Os perigos de tratar arte como serviço

Joseph Mount, mente pensante do Metronomy, uma das melhores bandas da década, disse que não está trabalhando em nada novo por enquanto. O último e excelente disco, English Riviera, saiu em abril de 2011.

E os montes de fãs que querem lançamentos dos caras? Assim como a legião de sedentos por uma novidade do Daft Punk? Ou os tantos que ansiaram pelo Chinese Democracy?

(Quanto aos últimos, infelizmente, não há muito o que fazer.)

Aos outros basta esperar.

Como se não houvesse escolha, Elliot Stocks sugere que haja uma saída. Não propriamente neste termos, mas como efeito colateral, provavelmente.

Num ensaio publicado no Medium (nova rede dos criadores do Twitter, dedicada a “bons e longos textos”), o músico e designer manifesta-se em prol de um novo modelo de negócios para a música.

O sistema seria sustentado em duas pedras: distribuição contida e contínua e remuneração por assinatura. Tudo feito pelo artista cairia direto nos ouvidos do fã.

A ideia é bonita no papel e na realidade. De certo modo, ela já engrena o que acontece na indústria fonográfica.
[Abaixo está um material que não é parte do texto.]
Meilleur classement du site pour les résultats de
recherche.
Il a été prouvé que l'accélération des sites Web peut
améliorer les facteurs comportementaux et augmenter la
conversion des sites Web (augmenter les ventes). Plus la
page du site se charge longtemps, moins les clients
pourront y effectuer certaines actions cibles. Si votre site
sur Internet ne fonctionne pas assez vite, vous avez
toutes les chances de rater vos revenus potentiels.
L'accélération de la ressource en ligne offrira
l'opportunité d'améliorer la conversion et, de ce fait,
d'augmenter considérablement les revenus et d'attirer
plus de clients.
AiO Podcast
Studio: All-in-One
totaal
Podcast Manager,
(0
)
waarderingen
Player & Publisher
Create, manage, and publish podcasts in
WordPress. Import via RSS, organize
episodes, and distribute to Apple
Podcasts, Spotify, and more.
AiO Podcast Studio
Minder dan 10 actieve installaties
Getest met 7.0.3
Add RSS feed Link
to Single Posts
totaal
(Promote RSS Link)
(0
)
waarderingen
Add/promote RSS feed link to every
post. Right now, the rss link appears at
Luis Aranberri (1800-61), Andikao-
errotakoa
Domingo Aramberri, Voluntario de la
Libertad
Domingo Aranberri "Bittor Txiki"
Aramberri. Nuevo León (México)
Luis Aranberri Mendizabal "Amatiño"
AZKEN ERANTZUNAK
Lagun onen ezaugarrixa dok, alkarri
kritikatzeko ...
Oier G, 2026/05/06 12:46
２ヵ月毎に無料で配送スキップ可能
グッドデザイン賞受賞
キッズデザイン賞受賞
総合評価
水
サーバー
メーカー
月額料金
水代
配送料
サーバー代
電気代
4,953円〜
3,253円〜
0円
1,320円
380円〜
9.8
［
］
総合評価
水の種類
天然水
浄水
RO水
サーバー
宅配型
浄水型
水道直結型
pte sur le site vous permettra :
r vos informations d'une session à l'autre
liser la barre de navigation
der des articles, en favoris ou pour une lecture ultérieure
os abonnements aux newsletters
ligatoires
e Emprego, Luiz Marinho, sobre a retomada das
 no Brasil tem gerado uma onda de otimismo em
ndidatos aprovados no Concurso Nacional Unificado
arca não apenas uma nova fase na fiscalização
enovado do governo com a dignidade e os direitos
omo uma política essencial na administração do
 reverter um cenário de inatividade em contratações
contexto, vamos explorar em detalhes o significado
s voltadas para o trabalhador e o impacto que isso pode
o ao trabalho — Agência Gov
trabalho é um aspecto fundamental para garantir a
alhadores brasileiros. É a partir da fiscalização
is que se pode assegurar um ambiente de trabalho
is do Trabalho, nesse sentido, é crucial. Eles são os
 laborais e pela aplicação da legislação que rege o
Dia desses as majors deram estalos de alegria com o primeiro crescimento do setor após 13 anos de franca queda. O dígito é de 0,3%. Miúdo, mesmo para as grandes somas de dinheiro que administram o punhado de majors pelo mundo. Suficiente, contudo, para a felicidade dos patrões.

A causa da ascendente é em terço parte da música digital, sendo do download quase 70% dessa parcela. O restante vem do streaming, cuja cadeia é a seguinte: artista cria, gravadora produz, distribuidora espalha, serviço de streaming entrega, fã consome.
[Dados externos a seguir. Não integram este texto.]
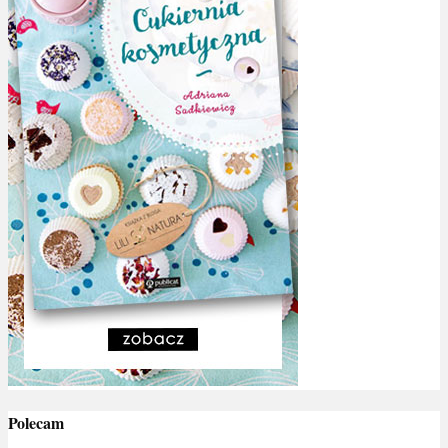
Polecam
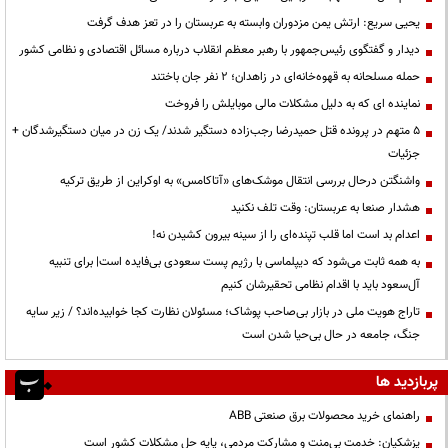
یحیی سریع: ارتش یمن مزدوران وابسته به عربستان را در تعز هدف گرفت
دیدار و گفتگوی رئیس‌جمهور با رهبر معظم انقلاب درباره مسائل اقتصادی و نظامی کشور
حمله مسلحانه به قهوه‌خانه‌ای در زاهدان؛ ۲ نفر جان باختند
نماینده ای که به دلیل مشکلات مالی موبایلش را فروخت
۵ متهم در پرونده قتل حمیدرضا رجب‌زاده دستگیر شدند/ یک زن در میان دستگیرشدگان +
جزئیات
واشنگتن درحال بررسی انتقال موشک‌های «آتاکامس» به اوکراین از طریق ترکیه
هشدار صنعا به عربستان: وقت تلف نکنید
اعدام بد است اما قلب تپنده‌ای را از سینه بیرون کشیدن نه!
به همه ثابت می‌شود که دیپلماسی با رژیم پست سعودی بی‌فایده است| برای تنبیه
آل‌سعود باید با اقدام نظامی تحقیرشان کنیم
تاراج هویت ملی در بازار بی‌صاحب پوشاک؛ مسئولان نظارت کجا خوابیده‌اند؟ / زیر سایه
جنگ، جامعه در حال بی‌حیا شدن است
پربازدید ها
راهنمای خرید محصولات برق صنعتی ABB
پزشکیان: خدمت بی‌منت و مشارکت مردمی، پایه حل مشکلات کشور است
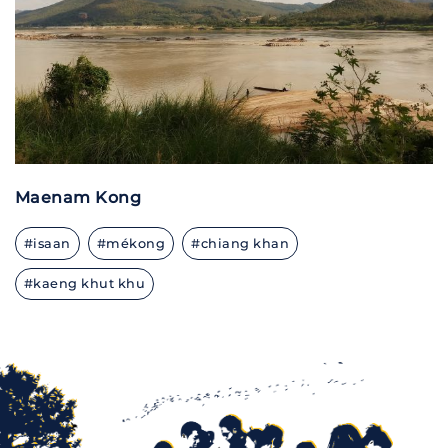
Maenam Kong
#isaan
#mékong
#chiang khan
#kaeng khut khu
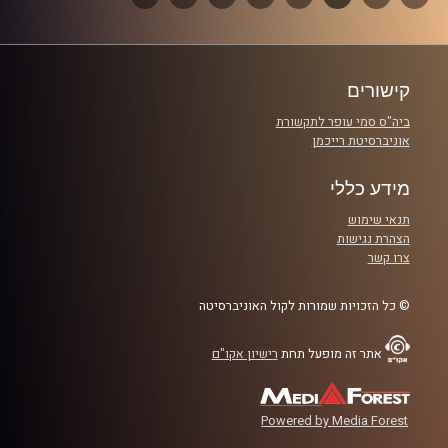
אורחת מיוחדת : נועם קליינשטיין
הבא
פרקים
קרדיט תמונות:
Elior Buchnik
קישורים
ביה"ס סמי עופר לתקשורת
אוניברסיטת רייכמן
מידע כללי
תנאי שימוש
הצהרת נגישות
צרו קשר
© כל הזכויות שמורות לקול האוניברסיטה
אתר זה מופעל תחת
רישיון אקו"ם
Powered by Media Forest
Atenção aos verbos. A lógica do consumidor aplica-se aqui porque, como próprio Stocks lembra em seu texto, ao contratar um serviço como o Deezer, compramos um sem fim de opções. Um leque que venta bandas novas, músicas novas, discos novos.
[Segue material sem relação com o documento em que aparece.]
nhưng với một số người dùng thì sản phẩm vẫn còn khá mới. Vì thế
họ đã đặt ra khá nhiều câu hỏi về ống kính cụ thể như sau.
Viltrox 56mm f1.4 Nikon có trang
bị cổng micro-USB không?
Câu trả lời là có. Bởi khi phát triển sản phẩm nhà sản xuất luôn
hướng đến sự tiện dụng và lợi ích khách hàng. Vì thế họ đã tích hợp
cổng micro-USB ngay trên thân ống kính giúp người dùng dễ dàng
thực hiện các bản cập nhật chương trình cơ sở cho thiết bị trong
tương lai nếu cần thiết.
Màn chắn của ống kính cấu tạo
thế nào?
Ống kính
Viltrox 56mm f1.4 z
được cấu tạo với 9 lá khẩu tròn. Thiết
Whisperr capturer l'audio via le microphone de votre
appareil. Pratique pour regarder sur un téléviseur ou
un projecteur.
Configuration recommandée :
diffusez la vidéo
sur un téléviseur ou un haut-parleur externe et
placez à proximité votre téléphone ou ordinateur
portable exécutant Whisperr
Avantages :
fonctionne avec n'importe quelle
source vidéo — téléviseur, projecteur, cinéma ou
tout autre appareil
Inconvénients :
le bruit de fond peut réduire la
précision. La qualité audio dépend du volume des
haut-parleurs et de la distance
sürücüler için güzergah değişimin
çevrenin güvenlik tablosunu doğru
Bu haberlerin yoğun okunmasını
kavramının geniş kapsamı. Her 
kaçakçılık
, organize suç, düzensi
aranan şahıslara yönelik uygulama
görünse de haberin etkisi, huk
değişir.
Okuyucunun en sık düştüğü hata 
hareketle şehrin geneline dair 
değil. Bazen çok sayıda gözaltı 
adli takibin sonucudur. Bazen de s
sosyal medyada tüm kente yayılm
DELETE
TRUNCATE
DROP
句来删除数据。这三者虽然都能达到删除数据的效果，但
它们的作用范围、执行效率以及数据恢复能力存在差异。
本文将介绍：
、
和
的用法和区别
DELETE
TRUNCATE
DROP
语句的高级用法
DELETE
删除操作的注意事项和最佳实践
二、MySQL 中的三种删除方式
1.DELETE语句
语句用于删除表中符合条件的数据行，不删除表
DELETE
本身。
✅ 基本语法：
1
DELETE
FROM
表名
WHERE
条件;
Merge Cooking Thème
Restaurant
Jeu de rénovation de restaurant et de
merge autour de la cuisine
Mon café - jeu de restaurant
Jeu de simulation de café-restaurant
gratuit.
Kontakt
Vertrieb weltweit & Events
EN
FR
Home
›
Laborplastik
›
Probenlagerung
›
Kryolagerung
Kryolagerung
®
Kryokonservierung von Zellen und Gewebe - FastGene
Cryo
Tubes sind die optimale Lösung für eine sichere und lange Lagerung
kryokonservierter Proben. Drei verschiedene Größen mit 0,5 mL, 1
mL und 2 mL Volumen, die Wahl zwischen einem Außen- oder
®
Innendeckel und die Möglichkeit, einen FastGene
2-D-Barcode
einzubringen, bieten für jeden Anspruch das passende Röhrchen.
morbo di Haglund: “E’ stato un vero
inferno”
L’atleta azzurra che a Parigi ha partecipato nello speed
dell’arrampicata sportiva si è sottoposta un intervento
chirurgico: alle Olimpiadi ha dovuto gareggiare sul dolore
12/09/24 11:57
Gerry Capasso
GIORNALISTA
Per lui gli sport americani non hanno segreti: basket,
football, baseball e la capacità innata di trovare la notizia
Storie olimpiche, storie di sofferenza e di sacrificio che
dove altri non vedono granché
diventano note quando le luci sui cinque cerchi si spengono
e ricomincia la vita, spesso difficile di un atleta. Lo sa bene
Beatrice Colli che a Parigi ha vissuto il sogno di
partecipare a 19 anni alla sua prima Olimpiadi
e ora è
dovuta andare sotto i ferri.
Contratar o serviço de um artista mensalmente passaria a ser adquirir tudo isso exclusivamente desse artista.

O fã é oprimido (ou exaltado) numa figura de comprador que, como tal, obtem seu item de desejo periodicamente.

O artista é oprimido (se muito, exaltado) a um fornecedor de objetos. Ainda mais se tratarmos sua produção de maneira esparsa e constante, como um relógio fabril que apita à saída de cada peça — coisa comum no tempo tuitado sem espaço para álbuns, que dirá os conceituais.

De um artista para um conjunto deles, a visão cabe ao modelo do streaming. Paga-se pelo mar de música, mas será que as ondas interessantes vêm pela demanda de um mercado seco ou a conta-gotas da qualidade, novidade, relevância e originalidade? O streaming pode se transformar em mais uma arma para o pop-pastiche-chiclete apenas.

Tratar arte como serviço é um problema e um sintoma dos tempos.

Que o Metronomy tenha tempo para o terceiro álbum. O Daft Punk já disse que volta em breve.